Provided text -
Portugal’s embassies worldwide received 263,502 Schengen uniform visa applications in 2017, according to a report by SchengenVisaInfo.com.

Angolans were the largest group of applicants at Portugal’s embassies, submitting 92,815 uniform visa applications, more than any other nationality in 2017.

Though they were listed at the top for the number of visa applications, they also experienced a higher rate of visa denials. Out of the total Angolans applicants, 16,065 of them got rejected.

The country where Schengen consulate is located Uniform visa applications Issued uniform visas (including MEV visas) Share of MEV visas Issued LTV visas Not issued uniform visas
Angola 92,815 76,671 63.5% 79 16,065
Russia 25,342 24,635 69.8% N/A 707
China 17,904 17,330 11.5% 18 556
Cape Verde 17,310 12,006 36.5% 1 5,303
China 11,224 10,511 42.6% 5 708

A portion of 8.3% of uniform visa applications at Portuguese embassies were denied a visa. In absolute numbers, 39,141 applicants were rejected at these consulates.

Portuguese embassies in Africa rejected a huge amount of visa applications in 2017. For example, though Angolans submitted most applications (92,815) a number of 16,065 of them got rejected.

The rate of visa denials was even higher at other consulates. In Nigeria, 76.2% of the applicants were denied a visa, whereas slightly above half (51.8%) of the applicants at Portuguese embassy in Senegal were rejected.

According to SchengenVisaInfo.com, the reasoning behind this occurrence can be the immigration crisis that the region has experienced in recent years. Probably their stringent Schengen visa restrictions for African applicants are an indication of with their efforts to deter the increased flux of illegal immigration.

Portugal’s StartUP Visa Program

As visas pertaining to foreign entrepreneurs looking to enter Portugal were not specifically included in the above report, Portugal does have a StartUP Visa program aimed at foreign entrepreneurs looking to live in work in the country.

The Portugal StartUp Visa application process went live on March 15, and now over 65 incubators throughout the country are certified to help foreign startups.

Records from a data source -
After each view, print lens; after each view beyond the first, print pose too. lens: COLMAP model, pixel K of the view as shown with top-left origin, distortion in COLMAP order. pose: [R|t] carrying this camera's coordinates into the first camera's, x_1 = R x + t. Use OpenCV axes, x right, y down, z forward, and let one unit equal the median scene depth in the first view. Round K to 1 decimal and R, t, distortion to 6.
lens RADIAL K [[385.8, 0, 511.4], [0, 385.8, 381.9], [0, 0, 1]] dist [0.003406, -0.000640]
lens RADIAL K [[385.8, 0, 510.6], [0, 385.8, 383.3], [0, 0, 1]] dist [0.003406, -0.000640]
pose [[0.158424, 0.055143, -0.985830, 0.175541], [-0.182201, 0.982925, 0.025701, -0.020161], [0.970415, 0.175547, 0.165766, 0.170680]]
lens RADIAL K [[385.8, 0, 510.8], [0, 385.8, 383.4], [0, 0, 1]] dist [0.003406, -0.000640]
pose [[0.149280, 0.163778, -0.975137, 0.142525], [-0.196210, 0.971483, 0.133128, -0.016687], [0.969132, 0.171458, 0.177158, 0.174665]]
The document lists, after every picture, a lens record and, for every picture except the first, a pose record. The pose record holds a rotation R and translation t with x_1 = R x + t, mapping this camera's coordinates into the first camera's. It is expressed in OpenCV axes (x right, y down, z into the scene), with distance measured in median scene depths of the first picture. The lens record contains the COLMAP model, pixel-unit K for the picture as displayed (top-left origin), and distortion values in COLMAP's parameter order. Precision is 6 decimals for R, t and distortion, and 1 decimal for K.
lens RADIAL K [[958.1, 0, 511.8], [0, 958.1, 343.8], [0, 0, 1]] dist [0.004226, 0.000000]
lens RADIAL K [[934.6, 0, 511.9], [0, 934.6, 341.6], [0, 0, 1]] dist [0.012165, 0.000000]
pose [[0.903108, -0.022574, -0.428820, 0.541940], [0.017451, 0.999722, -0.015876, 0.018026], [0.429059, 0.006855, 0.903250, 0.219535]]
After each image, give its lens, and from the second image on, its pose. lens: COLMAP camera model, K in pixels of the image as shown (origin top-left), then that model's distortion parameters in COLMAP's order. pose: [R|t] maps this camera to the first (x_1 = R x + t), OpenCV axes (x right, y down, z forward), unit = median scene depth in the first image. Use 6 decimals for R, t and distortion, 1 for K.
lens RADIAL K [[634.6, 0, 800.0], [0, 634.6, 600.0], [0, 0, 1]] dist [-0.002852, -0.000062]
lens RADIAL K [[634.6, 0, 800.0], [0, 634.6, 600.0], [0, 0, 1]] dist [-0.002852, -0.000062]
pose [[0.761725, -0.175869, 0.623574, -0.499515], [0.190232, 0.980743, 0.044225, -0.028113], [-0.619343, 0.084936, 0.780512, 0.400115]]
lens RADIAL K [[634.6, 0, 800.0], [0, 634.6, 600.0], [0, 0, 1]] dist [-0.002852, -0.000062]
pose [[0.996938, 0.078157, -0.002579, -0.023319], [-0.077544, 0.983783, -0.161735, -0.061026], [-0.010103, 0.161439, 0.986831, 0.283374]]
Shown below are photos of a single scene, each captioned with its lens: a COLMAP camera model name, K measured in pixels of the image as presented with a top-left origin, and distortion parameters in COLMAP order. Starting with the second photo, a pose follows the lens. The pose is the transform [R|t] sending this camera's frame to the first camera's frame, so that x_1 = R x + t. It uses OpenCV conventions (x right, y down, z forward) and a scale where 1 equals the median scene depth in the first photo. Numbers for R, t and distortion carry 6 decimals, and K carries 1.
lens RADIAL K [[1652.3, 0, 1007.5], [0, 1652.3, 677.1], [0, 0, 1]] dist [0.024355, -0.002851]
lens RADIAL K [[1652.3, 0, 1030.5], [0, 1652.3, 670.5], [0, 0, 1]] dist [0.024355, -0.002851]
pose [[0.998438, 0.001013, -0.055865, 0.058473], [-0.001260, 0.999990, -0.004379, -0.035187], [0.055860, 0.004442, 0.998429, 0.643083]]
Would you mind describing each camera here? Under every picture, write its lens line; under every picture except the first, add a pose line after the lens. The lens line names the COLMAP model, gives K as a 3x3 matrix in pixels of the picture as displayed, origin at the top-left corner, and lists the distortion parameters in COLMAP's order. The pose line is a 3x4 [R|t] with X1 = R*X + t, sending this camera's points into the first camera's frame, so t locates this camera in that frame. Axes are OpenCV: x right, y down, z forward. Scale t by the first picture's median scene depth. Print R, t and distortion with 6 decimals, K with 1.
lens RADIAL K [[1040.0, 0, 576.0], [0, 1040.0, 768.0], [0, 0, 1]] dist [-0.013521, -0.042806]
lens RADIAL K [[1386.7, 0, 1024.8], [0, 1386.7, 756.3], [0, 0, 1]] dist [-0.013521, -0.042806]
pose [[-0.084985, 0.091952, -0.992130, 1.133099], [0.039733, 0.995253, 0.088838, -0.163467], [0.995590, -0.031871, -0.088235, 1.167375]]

Task 1 -
From the table in the text about Portugal's Schengen visa applications, list every figure in the "Not issued uniform visas" column together with the country given in its row.
Task 2 -
Carry on the text about Portugal's Schengen visa applications from its last sentence, writing in the same style.
The entries have nothing to do with the text about Portugal's Schengen visa applications.

Exercise response 1 -
Angola: 16,065
Russia: 707
China: 556
Cape Verde: 5,303
China: 708

Exercise response 2 -
The first phase of the StartUp Visa was concluded with the certification of incubators, and the startup application phase of the program is now underway.

The evaluation of the candidate projects will have as criteria the innovative potential of growth, the scalability of the business in the market, and also the prospects of working in Portugal once the program is finished.

The full list of certified Portuguese incubators can be found here.

The Institute to Support Small and Medium-sized Enterprises (IAPMEI) recently released its “StartUp Visa Mini Guide for application submission,” which reads:

The entrepreneur should start the process by filling out the identification and description of the project and upload the following documents (for each entrepreneur):

• Letter of motivation with demonstration of interest in developing an entrepreneurial and/or innovative project in Portugal;
• Copy of the passport;
• Official declaration of the country of origin that certifies the settlement of tax and social security debt, when applicable.
• Statement from the bank that proves the existence of own financial means of subsistence corresponding to € 5,146.80,80, and that the possibility of transferring these funds to a bank operating in Portugal;
• Curriculum vitae. The entrepreneur can also attach a project presentation file that can help the incubator do the evaluation.